The Taller produced several radio shows hosted by Ramón. The last one, which I listened to regularly in the 1990's, was En Tiempo de Jazz, on Ponce's catholic WEUC- a fine station until Catholic University president Beto Morales and the Opus Dei destroyed it in 1999, but that's another story. Ramón would refer to great musicians as cronopios, which sometimes provoked calls from listeners who would pretend to correct him, telling him that it was nonsense, an incorrect use of the word invented by Argentina's dean of writers, Julio Cortázar. Ramón explained to me that he uses the word cronopio as a Spanish language translation of the term “eulypions”, mythical creatures endowed with supernatural musical powers invented by Roland Kirk.

And then there was the Taller's locale in Santa Rita. It was a record store, a rehearsal space for musicians and students, and a meeting place for all lovers of jazz. In the 1980's it was visited by a woman with her 14 year-old son. She told Ramón that the kid was a sax player and that he wanted to learn jazz. He was welcomed and so began his amazing musical journey. As a matter of fact, the first Taller de Jazz Don Pedro concert I ever went to was in the mid 1980's in the Colegio de Abogados (Puerto Rico Bar Association) in Santurce, it was also the very first time I ever set foot in that place- where I am now a regular visitor. The star of that night's event was precisely that sax-playing kid. His name: David Sánchez, who years later went on to become an internationally acclaimed jazzista, playing with Dizzy Gillespie's United Nations Orchestra, Miriam Makeba, Hilton Ruiz, Paquito D'Rivera, Eddie Palmieri, Charlie Haden, Gonzalo Rubalcaba and McCoy Tyner, among many others.

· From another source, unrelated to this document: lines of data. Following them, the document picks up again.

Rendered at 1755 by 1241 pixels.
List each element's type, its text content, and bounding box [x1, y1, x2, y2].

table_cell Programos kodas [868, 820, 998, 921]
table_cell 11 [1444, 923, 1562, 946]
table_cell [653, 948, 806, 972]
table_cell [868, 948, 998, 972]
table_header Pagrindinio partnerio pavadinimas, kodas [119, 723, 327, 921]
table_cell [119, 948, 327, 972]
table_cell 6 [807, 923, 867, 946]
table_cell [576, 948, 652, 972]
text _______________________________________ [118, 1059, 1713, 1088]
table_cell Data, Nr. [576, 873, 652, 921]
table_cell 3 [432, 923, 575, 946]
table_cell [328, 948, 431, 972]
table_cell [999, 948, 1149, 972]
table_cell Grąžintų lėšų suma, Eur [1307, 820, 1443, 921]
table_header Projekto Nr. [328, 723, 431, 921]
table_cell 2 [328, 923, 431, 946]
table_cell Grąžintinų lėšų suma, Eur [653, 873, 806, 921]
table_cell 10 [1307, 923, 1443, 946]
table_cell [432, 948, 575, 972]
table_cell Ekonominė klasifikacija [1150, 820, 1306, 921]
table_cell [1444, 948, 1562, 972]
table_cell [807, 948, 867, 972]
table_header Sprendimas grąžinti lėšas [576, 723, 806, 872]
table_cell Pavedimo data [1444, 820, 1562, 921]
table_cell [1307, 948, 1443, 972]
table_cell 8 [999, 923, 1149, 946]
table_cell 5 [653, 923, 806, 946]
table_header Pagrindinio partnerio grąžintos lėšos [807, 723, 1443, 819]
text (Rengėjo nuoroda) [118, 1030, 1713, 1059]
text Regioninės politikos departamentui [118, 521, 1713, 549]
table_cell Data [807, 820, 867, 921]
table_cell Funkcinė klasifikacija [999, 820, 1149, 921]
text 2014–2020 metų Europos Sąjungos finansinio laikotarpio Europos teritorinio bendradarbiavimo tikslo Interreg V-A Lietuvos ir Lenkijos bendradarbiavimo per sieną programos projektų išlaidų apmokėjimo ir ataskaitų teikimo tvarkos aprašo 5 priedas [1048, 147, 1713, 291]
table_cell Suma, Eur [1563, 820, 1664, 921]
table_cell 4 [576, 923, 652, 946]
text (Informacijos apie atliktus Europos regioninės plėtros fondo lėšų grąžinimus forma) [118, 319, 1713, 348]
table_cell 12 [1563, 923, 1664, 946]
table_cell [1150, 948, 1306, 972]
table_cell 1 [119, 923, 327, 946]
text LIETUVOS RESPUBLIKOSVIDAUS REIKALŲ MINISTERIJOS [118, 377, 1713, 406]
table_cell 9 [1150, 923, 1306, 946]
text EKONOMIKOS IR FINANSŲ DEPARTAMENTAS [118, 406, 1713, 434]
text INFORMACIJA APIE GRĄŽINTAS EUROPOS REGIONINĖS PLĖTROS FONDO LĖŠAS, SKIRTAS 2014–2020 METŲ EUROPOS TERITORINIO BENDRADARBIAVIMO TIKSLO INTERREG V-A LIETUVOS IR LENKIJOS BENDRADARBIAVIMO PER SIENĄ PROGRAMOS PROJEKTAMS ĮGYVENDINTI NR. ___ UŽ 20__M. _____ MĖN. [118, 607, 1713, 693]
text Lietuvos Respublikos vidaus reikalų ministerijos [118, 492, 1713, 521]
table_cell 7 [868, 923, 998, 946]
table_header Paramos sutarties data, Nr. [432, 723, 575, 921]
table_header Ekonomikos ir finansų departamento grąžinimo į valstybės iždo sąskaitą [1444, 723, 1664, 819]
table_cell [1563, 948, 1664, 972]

The Taller also had El Museo del Jazz (The Jazz Museum), which in the 1980's was located in San José street in Old San Juan. In that very same street was a book store that was called Cronopios, owned by a cranky, fastidious Americano that was loved by some and hated by others. Now, the book store's name had nothing to do with Ramon's usage of the word, it wasn't called that in the eighties, and it wasn't called that in 1990 when I worked there under the tender mercies of that crazy gringo. Until the mid 1990's it went by the dull and unimaginative name of The Book Store.

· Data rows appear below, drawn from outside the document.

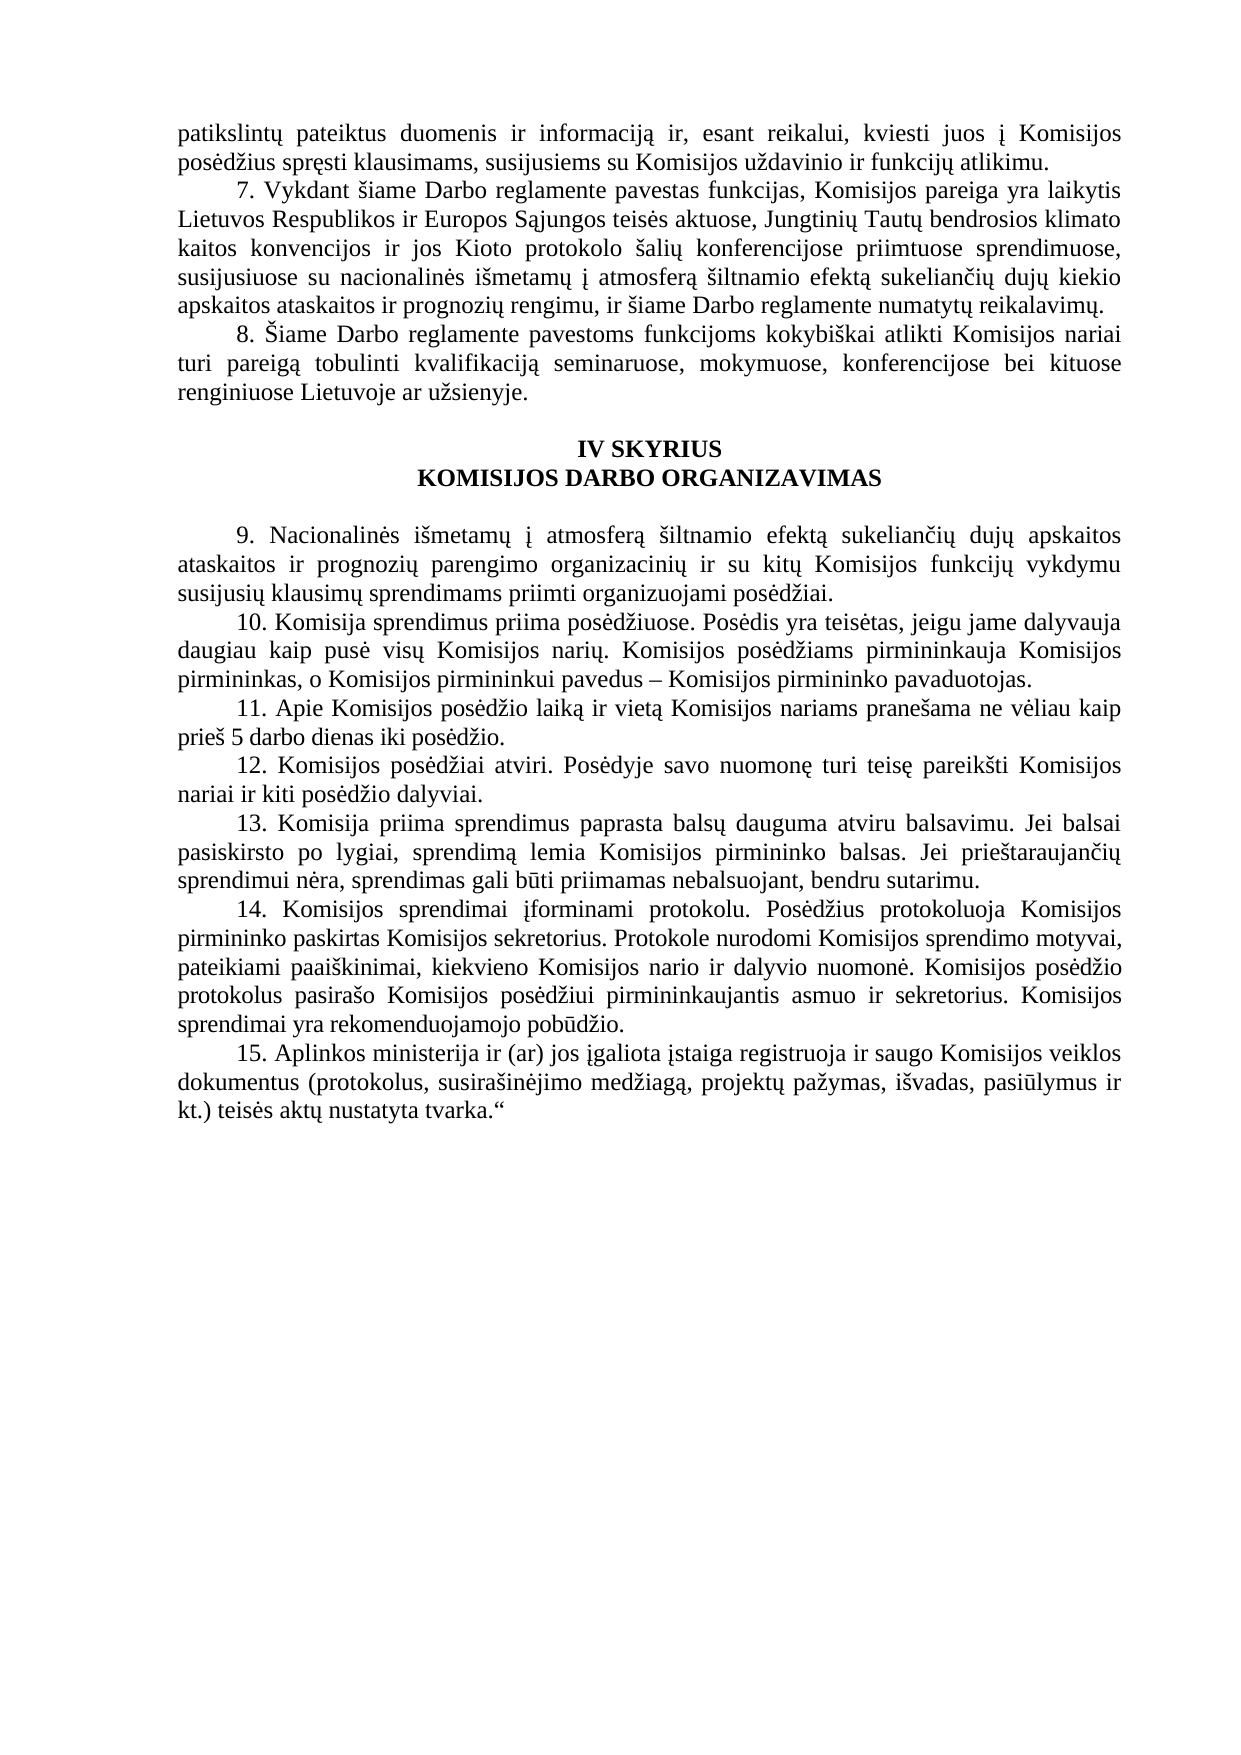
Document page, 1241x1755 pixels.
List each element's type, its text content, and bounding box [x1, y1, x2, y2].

text 15. Aplinkos ministerija ir (ar) jos įgaliota įstaiga registruoja ir saugo Komisijos veiklos dokumentus (protokolus, susirašinėjimo medžiagą, projektų pažymas, išvadas, pasiūlymus ir kt.) teisės aktų nustatyta tvarka.“ [177, 1038, 1122, 1124]
text 10. Komisija sprendimus priima posėdžiuose. Posėdis yra teisėtas, jeigu jame dalyvauja daugiau kaip pusė visų Komisijos narių. Komisijos posėdžiams pirmininkauja Komisijos pirmininkas, o Komisijos pirmininkui pavedus – Komisijos pirmininko pavaduotojas. [177, 607, 1122, 693]
text 11. Apie Komisijos posėdžio laiką ir vietą Komisijos nariams pranešama ne vėliau kaip prieš 5 darbo dienas iki posėdžio. [177, 693, 1122, 751]
text 9. Nacionalinės išmetamų į atmosferą šiltnamio efektą sukeliančių dujų apskaitos ataskaitos ir prognozių parengimo organizacinių ir su kitų Komisijos funkcijų vykdymu susijusių klausimų sprendimams priimti organizuojami posėdžiai. [177, 521, 1122, 607]
text 13. Komisija priima sprendimus paprasta balsų dauguma atviru balsavimu. Jei balsai pasiskirsto po lygiai, sprendimą lemia Komisijos pirmininko balsas. Jei prieštaraujančių sprendimui nėra, sprendimas gali būti priimamas nebalsuojant, bendru sutarimu. [177, 808, 1122, 894]
text patikslintų pateiktus duomenis ir informaciją ir, esant reikalui, kviesti juos į Komisijos posėdžius spręsti klausimams, susijusiems su Komisijos uždavinio ir funkcijų atlikimu. [177, 118, 1122, 176]
text 8. Šiame Darbo reglamente pavestoms funkcijoms kokybiškai atlikti Komisijos nariai turi pareigą tobulinti kvalifikaciją seminaruose, mokymuose, konferencijose bei kituose renginiuose Lietuvoje ar užsienyje. [177, 319, 1122, 406]
text 7. Vykdant šiame Darbo reglamente pavestas funkcijas, Komisijos pareiga yra laikytis Lietuvos Respublikos ir Europos Sąjungos teisės aktuose, Jungtinių Tautų bendrosios klimato kaitos konvencijos ir jos Kioto protokolo šalių konferencijose priimtuose sprendimuose, susijusiuose su nacionalinės išmetamų į atmosferą šiltnamio efektą sukeliančių dujų kiekio apskaitos ataskaitos ir prognozių rengimu, ir šiame Darbo reglamente numatytų reikalavimų. [177, 176, 1122, 319]
text IV SKYRIUS [177, 434, 1122, 463]
text 12. Komisijos posėdžiai atviri. Posėdyje savo nuomonę turi teisę pareikšti Komisijos nariai ir kiti posėdžio dalyviai. [177, 751, 1122, 808]
text 14. Komisijos sprendimai įforminami protokolu. Posėdžius protokoluoja Komisijos pirmininko paskirtas Komisijos sekretorius. Protokole nurodomi Komisijos sprendimo motyvai, pateikiami paaiškinimai, kiekvieno Komisijos nario ir dalyvio nuomonė. Komisijos posėdžio protokolus pasirašo Komisijos posėdžiui pirmininkaujantis asmuo ir sekretorius. Komisijos sprendimai yra rekomenduojamojo pobūdžio. [177, 894, 1122, 1038]
text KOMISIJOS DARBO ORGANIZAVIMAS [177, 463, 1122, 492]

So, who is or was Don Pedro? I cannot finish the interview without asking her. That question had been gnawing at me since the twentieth century. In answering, Doña Ana confirmed to me something I had heard years ago but did not believe at first, that Don Pedro is indeed Pedro Albizu-Campos, leading figure of the 20th century Puerto Rico independence movement. Doña Ana tells me, enjoyed jazz during his days as a Harvard law student. Don Pedro spent the latter half of his life enduring persecution and incarceration by the US government. With every fiber of his patriotic being, he fought against the intrusion of American Anglo-Saxon culture into our Latin American and Caribbean identity. But if there was one facet of American society and culture that he liked, it was jazz.